(Extracted records)
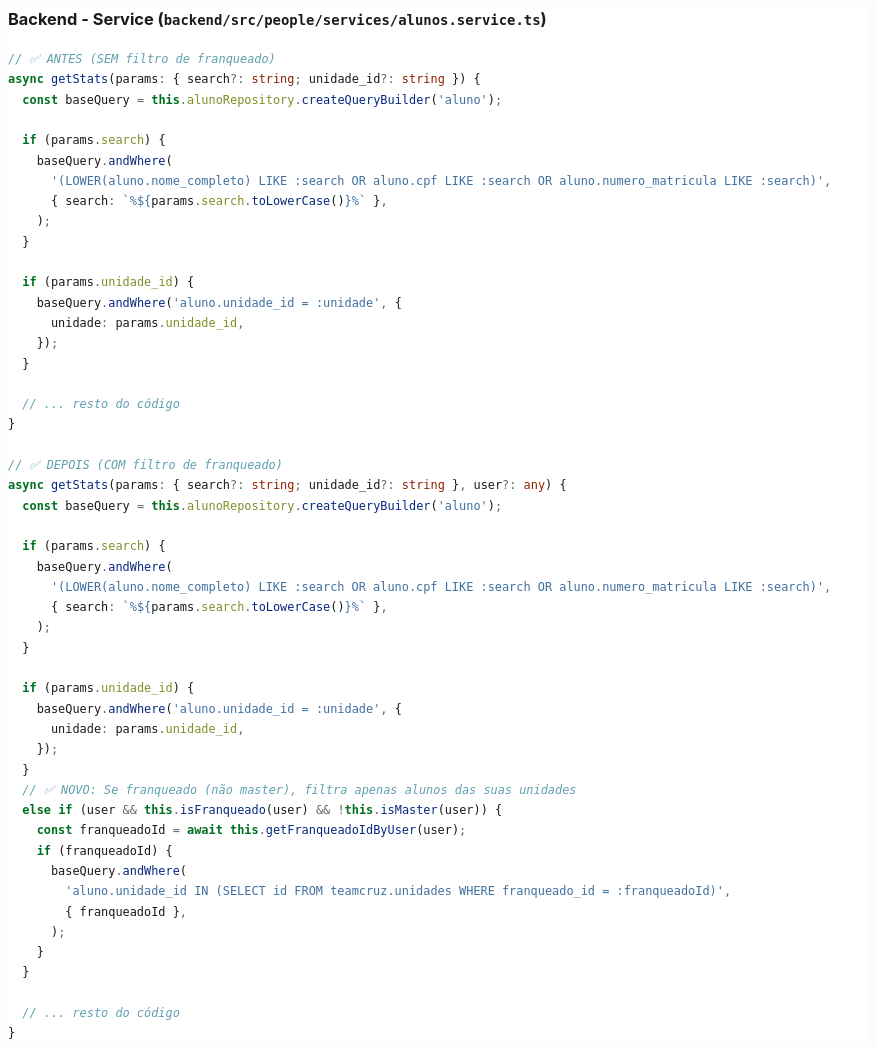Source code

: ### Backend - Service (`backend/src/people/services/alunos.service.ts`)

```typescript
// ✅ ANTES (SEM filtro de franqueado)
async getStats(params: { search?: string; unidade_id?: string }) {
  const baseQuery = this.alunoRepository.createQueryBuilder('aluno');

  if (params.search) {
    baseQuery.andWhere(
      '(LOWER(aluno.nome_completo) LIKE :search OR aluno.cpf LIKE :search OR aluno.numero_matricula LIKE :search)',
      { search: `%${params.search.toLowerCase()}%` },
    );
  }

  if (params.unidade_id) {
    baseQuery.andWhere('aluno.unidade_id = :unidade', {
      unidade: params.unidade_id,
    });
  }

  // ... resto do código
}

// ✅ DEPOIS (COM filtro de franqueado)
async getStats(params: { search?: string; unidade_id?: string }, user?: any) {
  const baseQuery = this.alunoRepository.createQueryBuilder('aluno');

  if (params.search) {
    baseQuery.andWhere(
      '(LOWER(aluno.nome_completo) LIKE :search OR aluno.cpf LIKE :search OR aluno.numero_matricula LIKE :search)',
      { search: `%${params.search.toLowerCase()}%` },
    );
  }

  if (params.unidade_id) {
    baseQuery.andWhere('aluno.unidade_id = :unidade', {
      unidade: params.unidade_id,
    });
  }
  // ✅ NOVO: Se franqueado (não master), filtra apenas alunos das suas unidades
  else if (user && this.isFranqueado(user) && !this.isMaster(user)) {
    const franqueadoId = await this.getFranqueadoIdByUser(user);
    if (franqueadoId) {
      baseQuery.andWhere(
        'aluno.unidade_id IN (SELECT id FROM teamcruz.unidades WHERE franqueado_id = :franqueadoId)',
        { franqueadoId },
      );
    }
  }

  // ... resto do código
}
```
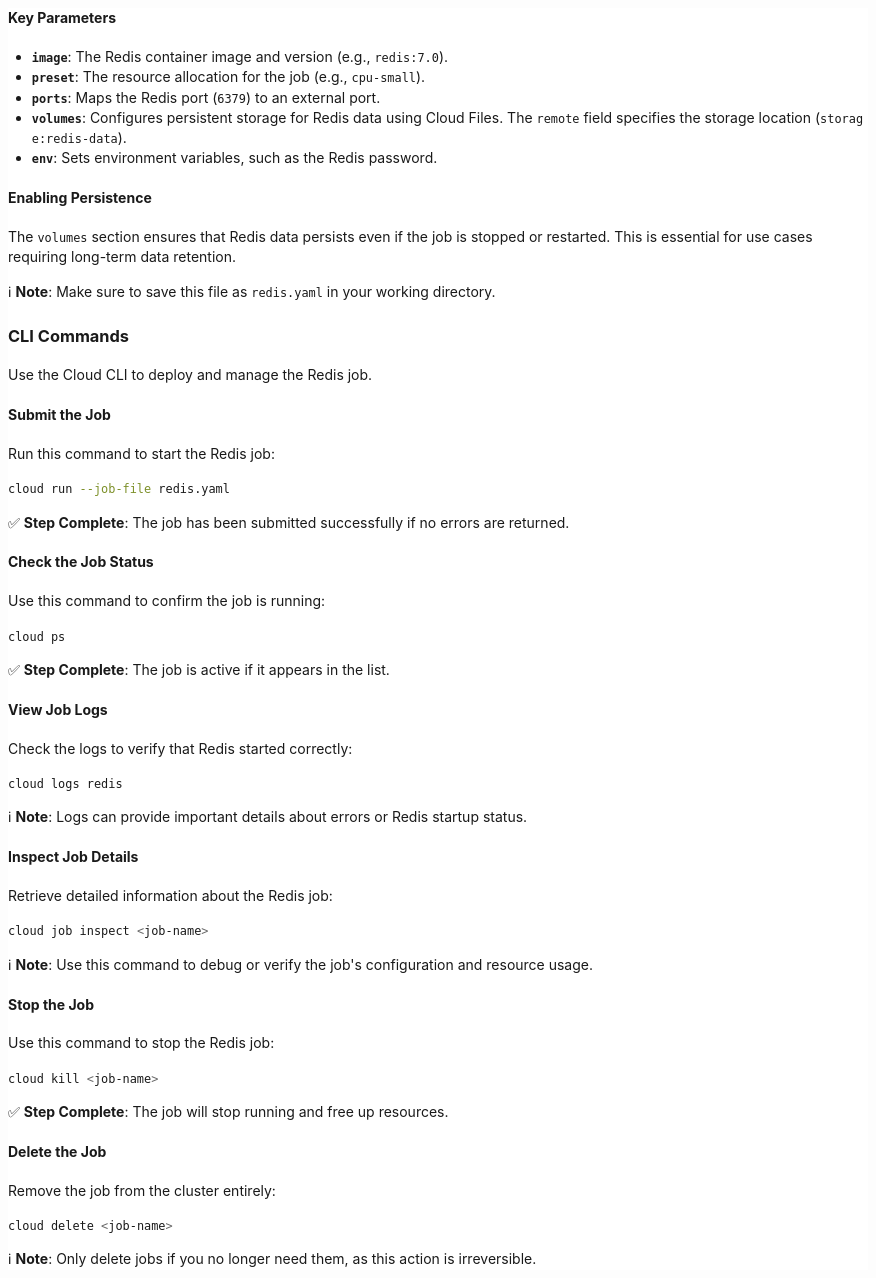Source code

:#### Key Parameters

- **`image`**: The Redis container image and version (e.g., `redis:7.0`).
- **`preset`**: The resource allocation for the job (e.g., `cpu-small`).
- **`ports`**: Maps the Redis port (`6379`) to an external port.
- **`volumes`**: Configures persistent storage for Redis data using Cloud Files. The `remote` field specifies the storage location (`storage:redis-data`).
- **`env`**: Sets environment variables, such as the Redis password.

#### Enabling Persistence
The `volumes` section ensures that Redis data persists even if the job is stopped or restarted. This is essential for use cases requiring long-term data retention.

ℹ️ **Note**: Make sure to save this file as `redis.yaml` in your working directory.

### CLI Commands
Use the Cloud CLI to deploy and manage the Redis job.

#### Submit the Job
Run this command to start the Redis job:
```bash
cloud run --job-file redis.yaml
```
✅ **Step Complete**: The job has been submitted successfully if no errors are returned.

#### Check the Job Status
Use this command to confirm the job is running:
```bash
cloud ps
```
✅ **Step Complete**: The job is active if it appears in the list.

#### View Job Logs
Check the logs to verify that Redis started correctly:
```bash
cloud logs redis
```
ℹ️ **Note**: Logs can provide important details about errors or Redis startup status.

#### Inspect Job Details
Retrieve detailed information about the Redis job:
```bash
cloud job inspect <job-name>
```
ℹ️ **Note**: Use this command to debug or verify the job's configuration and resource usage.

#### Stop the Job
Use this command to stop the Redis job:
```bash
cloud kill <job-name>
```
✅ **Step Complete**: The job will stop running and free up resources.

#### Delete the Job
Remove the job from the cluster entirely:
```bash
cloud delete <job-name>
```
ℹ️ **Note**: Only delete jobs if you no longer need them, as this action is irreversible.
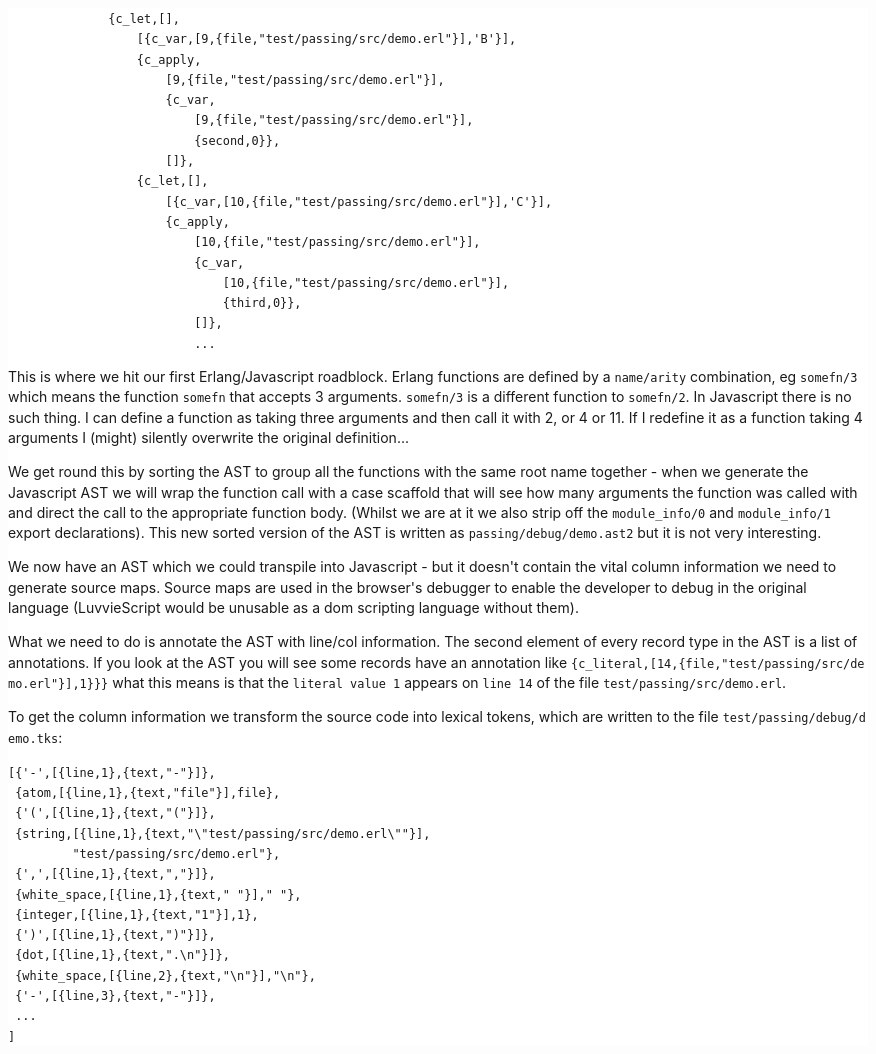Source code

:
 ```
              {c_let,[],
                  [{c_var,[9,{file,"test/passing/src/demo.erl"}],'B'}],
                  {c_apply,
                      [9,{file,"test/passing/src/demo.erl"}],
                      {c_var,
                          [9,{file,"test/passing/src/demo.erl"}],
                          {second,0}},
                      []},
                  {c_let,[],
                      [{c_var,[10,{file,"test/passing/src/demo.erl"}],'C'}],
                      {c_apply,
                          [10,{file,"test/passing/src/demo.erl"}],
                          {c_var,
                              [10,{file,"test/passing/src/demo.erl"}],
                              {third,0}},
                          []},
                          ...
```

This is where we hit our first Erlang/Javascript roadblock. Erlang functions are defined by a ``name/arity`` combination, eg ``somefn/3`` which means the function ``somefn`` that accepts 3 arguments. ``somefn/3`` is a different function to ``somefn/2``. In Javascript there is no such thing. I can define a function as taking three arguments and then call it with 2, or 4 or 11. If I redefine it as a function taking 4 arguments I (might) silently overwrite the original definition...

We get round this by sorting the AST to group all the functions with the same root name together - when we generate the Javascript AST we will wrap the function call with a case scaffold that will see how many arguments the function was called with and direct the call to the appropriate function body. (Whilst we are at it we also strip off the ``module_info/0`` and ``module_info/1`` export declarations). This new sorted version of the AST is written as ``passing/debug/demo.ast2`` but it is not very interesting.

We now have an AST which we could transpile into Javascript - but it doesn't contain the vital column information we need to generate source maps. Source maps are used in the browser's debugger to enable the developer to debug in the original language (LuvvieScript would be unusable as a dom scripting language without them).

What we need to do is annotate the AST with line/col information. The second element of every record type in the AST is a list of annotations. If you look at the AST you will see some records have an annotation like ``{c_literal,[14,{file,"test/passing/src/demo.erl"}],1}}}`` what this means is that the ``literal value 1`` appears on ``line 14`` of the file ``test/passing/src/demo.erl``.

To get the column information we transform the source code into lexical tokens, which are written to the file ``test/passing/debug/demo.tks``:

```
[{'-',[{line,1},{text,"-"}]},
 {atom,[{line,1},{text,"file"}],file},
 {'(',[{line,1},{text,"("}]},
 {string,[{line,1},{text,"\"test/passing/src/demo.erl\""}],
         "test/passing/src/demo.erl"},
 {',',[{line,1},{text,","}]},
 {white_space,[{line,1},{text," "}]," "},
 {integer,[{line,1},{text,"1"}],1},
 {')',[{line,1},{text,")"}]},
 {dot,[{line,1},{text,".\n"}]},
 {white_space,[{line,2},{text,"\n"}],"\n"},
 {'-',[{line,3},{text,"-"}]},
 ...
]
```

---

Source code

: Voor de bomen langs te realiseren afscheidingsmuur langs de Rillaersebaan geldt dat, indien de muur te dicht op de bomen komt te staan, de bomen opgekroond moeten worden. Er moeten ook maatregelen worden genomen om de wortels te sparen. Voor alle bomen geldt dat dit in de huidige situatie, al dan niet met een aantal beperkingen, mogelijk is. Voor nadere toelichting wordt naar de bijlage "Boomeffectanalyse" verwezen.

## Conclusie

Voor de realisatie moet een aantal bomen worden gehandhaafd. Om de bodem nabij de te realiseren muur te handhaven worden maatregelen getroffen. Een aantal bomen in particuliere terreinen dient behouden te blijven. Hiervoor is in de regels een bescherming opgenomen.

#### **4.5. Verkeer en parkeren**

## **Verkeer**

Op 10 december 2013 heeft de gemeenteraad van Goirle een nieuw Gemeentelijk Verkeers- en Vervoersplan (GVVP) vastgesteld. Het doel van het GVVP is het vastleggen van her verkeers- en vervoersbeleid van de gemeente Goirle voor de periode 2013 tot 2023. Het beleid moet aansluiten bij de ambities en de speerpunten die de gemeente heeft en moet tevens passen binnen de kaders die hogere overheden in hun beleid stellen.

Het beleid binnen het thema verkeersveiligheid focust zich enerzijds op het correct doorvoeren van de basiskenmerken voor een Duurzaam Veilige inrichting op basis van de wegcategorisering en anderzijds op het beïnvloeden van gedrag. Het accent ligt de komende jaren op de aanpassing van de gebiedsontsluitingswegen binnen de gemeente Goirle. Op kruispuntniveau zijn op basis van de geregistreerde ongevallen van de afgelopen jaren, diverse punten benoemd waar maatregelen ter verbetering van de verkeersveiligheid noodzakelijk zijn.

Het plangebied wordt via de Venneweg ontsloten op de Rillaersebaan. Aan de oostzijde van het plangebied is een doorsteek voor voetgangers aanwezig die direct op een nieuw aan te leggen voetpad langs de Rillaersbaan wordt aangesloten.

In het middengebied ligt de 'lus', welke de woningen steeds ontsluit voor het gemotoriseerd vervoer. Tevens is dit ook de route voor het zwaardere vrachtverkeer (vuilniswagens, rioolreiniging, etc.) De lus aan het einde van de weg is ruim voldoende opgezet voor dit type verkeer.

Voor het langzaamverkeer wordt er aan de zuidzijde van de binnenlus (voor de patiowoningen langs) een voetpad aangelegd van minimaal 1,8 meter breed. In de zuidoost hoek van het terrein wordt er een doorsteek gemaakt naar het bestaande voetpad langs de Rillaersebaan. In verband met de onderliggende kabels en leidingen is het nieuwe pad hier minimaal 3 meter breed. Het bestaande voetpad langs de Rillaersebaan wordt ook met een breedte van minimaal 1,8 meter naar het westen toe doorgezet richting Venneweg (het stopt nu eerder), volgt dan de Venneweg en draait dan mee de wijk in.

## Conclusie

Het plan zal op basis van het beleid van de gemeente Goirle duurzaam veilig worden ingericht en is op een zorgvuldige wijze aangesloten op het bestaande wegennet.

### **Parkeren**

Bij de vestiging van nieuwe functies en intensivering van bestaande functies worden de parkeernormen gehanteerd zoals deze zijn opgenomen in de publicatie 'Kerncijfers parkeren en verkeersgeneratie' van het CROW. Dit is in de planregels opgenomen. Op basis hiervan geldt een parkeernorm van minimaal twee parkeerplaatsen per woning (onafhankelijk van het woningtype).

### Exercise instructions
With the line that has "### **Parkeren**" as the first and the line that has "Bij de vestiging" as the last, repeat exactly that run of lines above and no more.

### Your solution
### **Parkeren**

Bij de vestiging van nieuwe functies en intensivering van bestaande functies worden de parkeernormen gehanteerd zoals deze zijn opgenomen in de publicatie 'Kerncijfers parkeren en verkeersgeneratie' van het CROW. Dit is in de planregels opgenomen. Op basis hiervan geldt een parkeernorm van minimaal twee parkeerplaatsen per woning (onafhankelijk van het woningtype).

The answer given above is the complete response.